To secure a project from impromptu danger, project supervisors generally follow a continuous risk management process which helps them distinguish, comprehend, and react to dangers. Prior to starting this cycle, notwithstanding, completely comprehend your association’s practices and how you will direct your risk work for that task. Below are the steps derived from this plan:
Identify
Prioritize
Analyze
Break down each risk to completely comprehend the driving variables included and likely effects. Be sure to consider the expansiveness and profundity of every danger at this stage to assess the seriousness of each risk with regards to the overall project.
Assign Ownership
Respond
Monitor
Issues in Project Management
Issue management is the way toward distinguishing and settling issues. Issues with staff or providers, technical failures, material deficiencies – these might all contrarily affect your task. In the event that the issue goes unresolved, you risk making pointless struggles, delays, or even inability to create your deliverable.
Types of Issues:
1. Major Problem
2. Opportunity
3. Concern
4. Circumstance
Issue Management
Overseeing issues is the same as dealing with a project in that it requires a process and an arrangement to execute the strategy. These means will assist you with having a structure to control issues as they emerge in your task.
1. Document
The best way to begin is by distinguishing issues and gathering them in a report, so you can begin to react and follow progress settling them or you can create a collective document on the web. Similarly risk management, you need to oversee issues by following them in a log or register. Without a cycle or an instrument to provide details regarding the issue, it’ll be misplaced in the general chaos of the project.

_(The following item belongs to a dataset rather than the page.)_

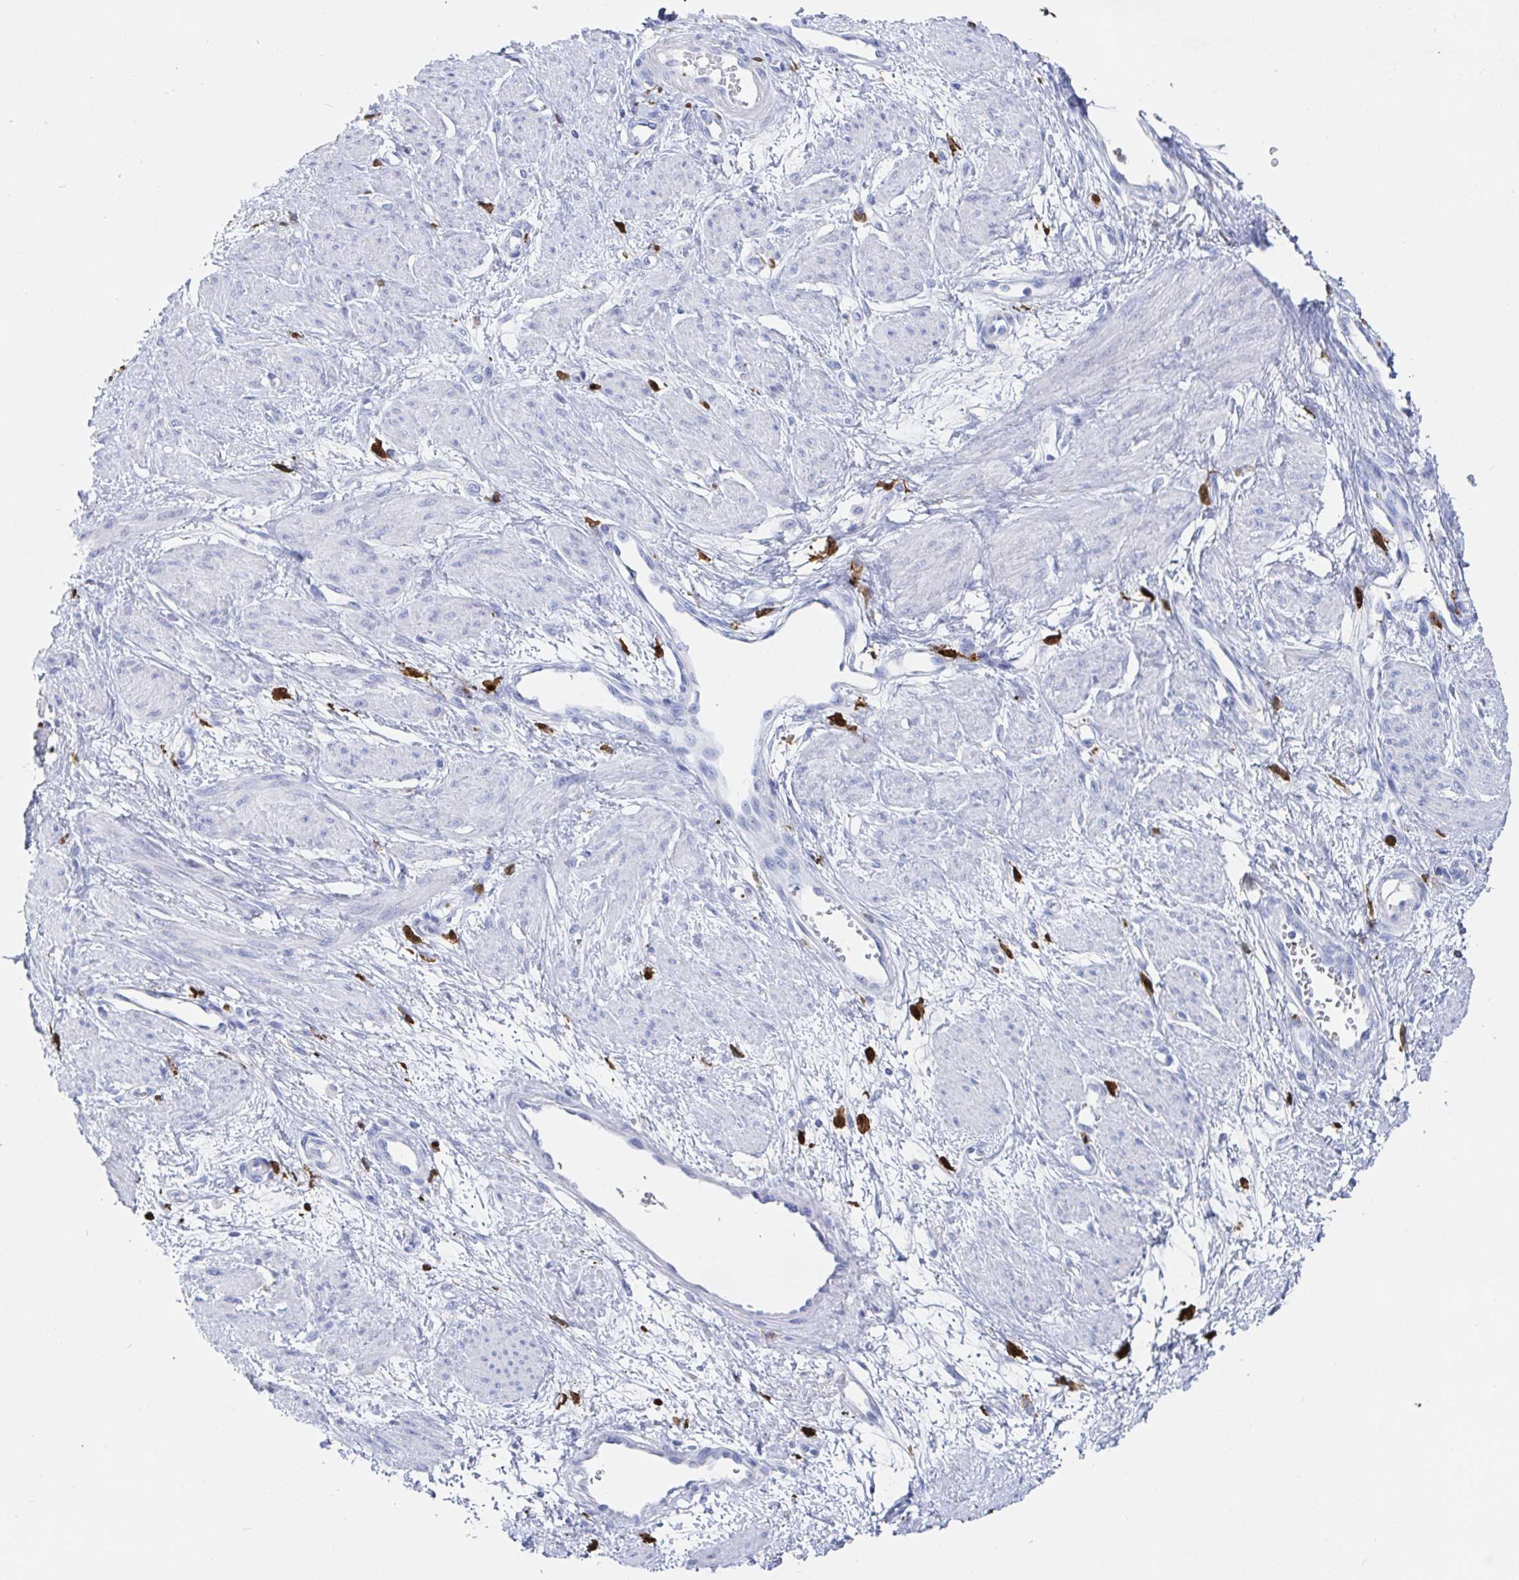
{"staining": {"intensity": "negative", "quantity": "none", "location": "none"}, "tissue": "smooth muscle", "cell_type": "Smooth muscle cells", "image_type": "normal", "snomed": [{"axis": "morphology", "description": "Normal tissue, NOS"}, {"axis": "topography", "description": "Smooth muscle"}, {"axis": "topography", "description": "Uterus"}], "caption": "A photomicrograph of smooth muscle stained for a protein exhibits no brown staining in smooth muscle cells.", "gene": "OR2A1", "patient": {"sex": "female", "age": 39}}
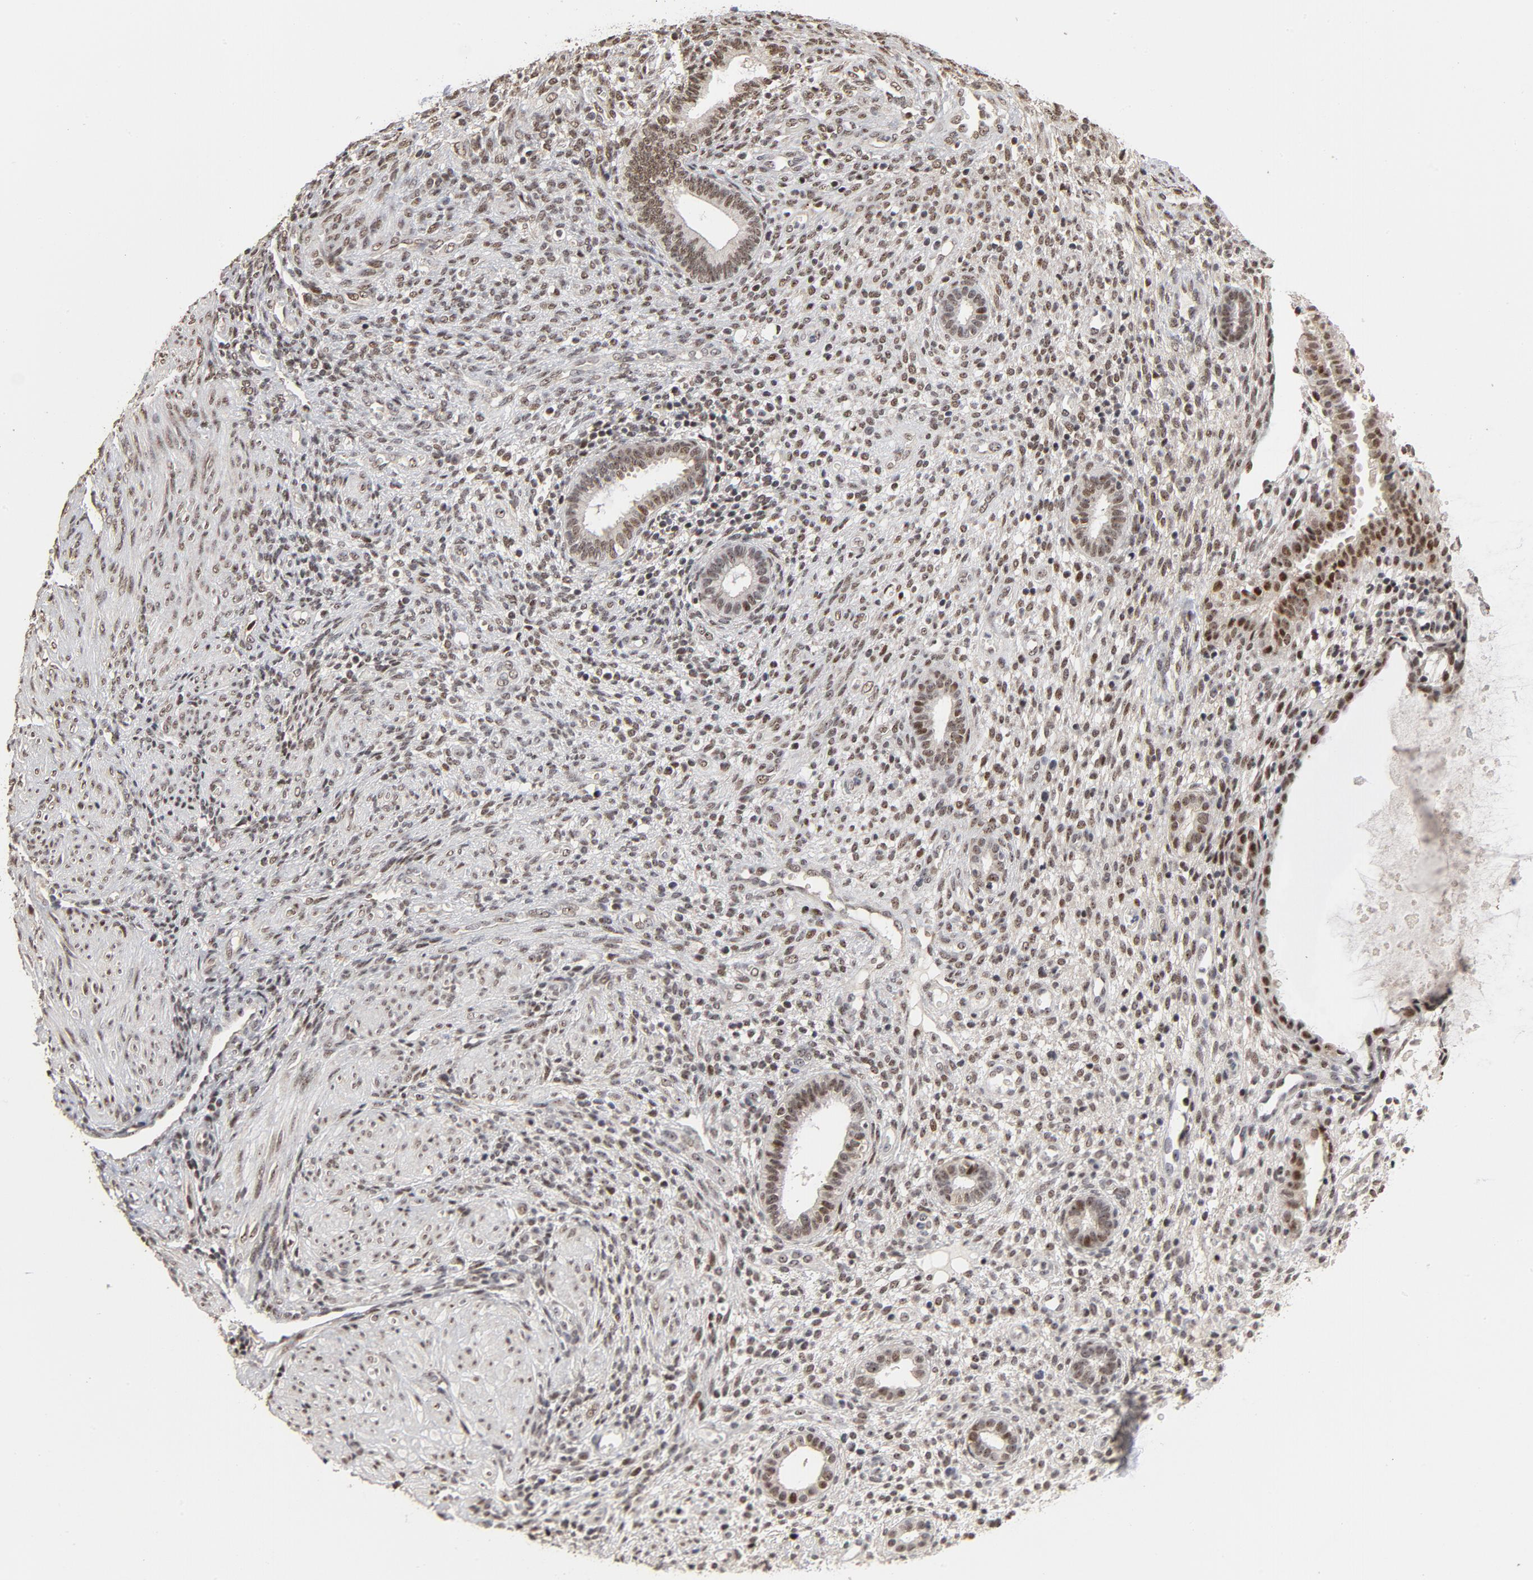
{"staining": {"intensity": "moderate", "quantity": ">75%", "location": "nuclear"}, "tissue": "endometrium", "cell_type": "Cells in endometrial stroma", "image_type": "normal", "snomed": [{"axis": "morphology", "description": "Normal tissue, NOS"}, {"axis": "topography", "description": "Endometrium"}], "caption": "Cells in endometrial stroma display moderate nuclear expression in approximately >75% of cells in benign endometrium. (DAB = brown stain, brightfield microscopy at high magnification).", "gene": "TP53RK", "patient": {"sex": "female", "age": 72}}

You need to write about issues and inform others, so others can confirm if the issue still exists.
2. Prompt Reporting
Timing is important. If you delay reporting the issue, it will be too large to resolve later. Also communication is of the utmost importance and channels should be available to get that data out to the ideal individuals as quickly as could be expected. In case you’re announcing promptly, you better resolve quickly. Sitting on a realized issue is requesting inconvenience.
3. Logs
Ensure individuals realize who can log issues and that they do as such. You need to keep a nitty gritty record of the project. There isn’t anything excessively little. It may appear to be immaterial to you, yet it could hold the way to opening the answer for the issue. Also, a log gives a chronicled device to future use.
4. Assignment of Actions
Put a name next to an activity, as well, so there is clear duty characterized. When there is clear ownership and someone is responsible for identifying, tracking, and fixing the problem, the problem can be resolved. You need to have a go-to person who is entrusted with everything identified with that issue and doesn’t continue ahead from it until the issue is shut. Responsibility is basic in issue management.
5. Monitoring Progress
6. Impact Assessment
7. Resolution Approval
8. Close
Issues vs Risks
Issues and risks are not exactly the same thing. Be that as it may, the specific idea of both is to a great extent obscure before you start. With risks, you normally have an overall thought ahead of time that there’s a reason for concern. An issue will in general be less unsurprising; it can emerge with no notice.